Konsepsi Presiden dan Dewan Nasional ini mendapat tantangan yang sangat kuat dari sejumlah
partai politik terutama Masyumi dan Partai Syarikat Islam. Mereka menganggap bahwa
pembentukan Dewan Nasional merupakan pelanggaran yang sangat fundamental terhadap
konstitusi negara karena lembaga tersebut tidak dikenal dalam konstitusi.
Kedua, Dewan Konstituante mengalami jalan buntu untuk mencapai kesepakatan
merumuskan ideologi nasional, karena tidak tercapainya titik temu antara dua kubu politik,
yaitu kelompok yang menginginkan Islam sebagai ideologi negara dan kelompok lain yang
menginginkan Pancasila sebagai ideologi negara. Ketika voting dilakukan, ternyata suara
mayoritas yang diperlukan tidak pernah tercapai.

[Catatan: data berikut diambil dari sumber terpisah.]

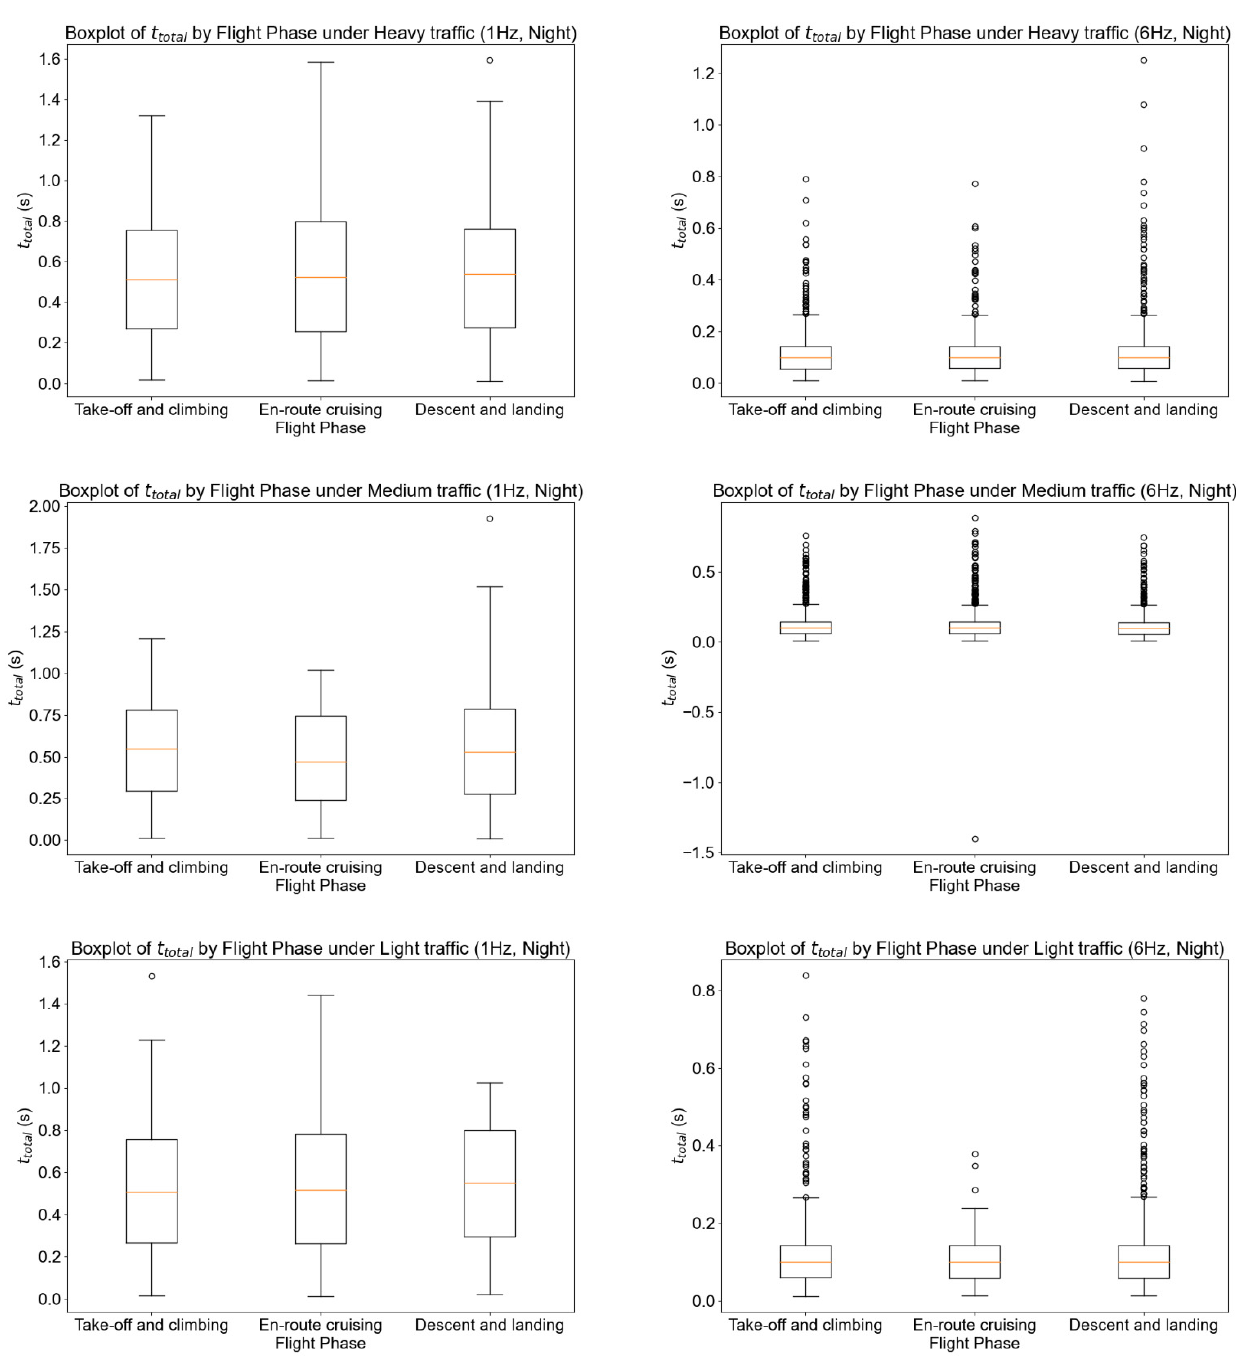
Figure A6. The boxplots of t total during night-time setting.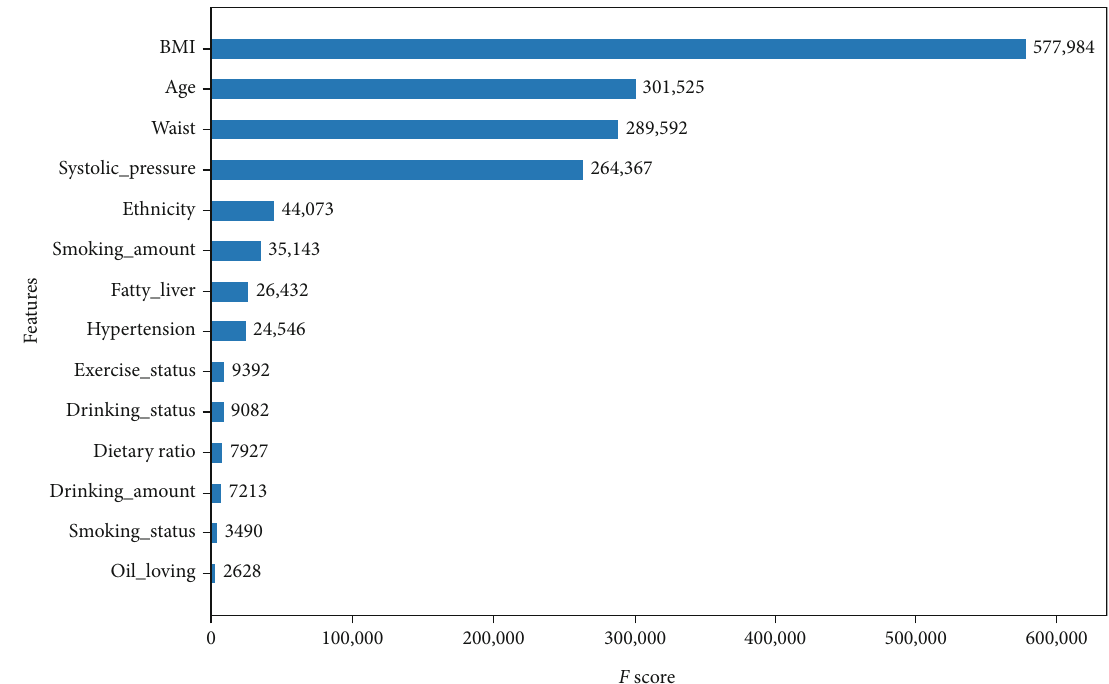
Figure 4: Feature importance contributed to the XGBoost model measured by the F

Ketiga, dominannya politik aliran sehingga membawa konsekuensi terhadap pengelolaan
konflik. Akibat politik aliran tersebut, setiap konflik yang terjadi cenderung meluas melewati
batas wilayah yang pada akhirnya membawa dampak yang sangat negatif terhadap stabilitas
politik.
Keempat, basis sosial ekonomi yang masih sangat lemah. Struktur sosial yang dengan tegas
membedakan kedudukan masyarakat secara langsung tidak mendukung keberlangsungan
demokrasi. Akibatnya, semua komponen masyarakat sulit dipersatukan, sehingga hal tersebut
mengganggu stabilitas pemerintahan yang berdampak pada begitu mudahnya pemerintahan
yang sedang berjalan dijatuhkan atau diganti sebelum masa jabatannya selesai.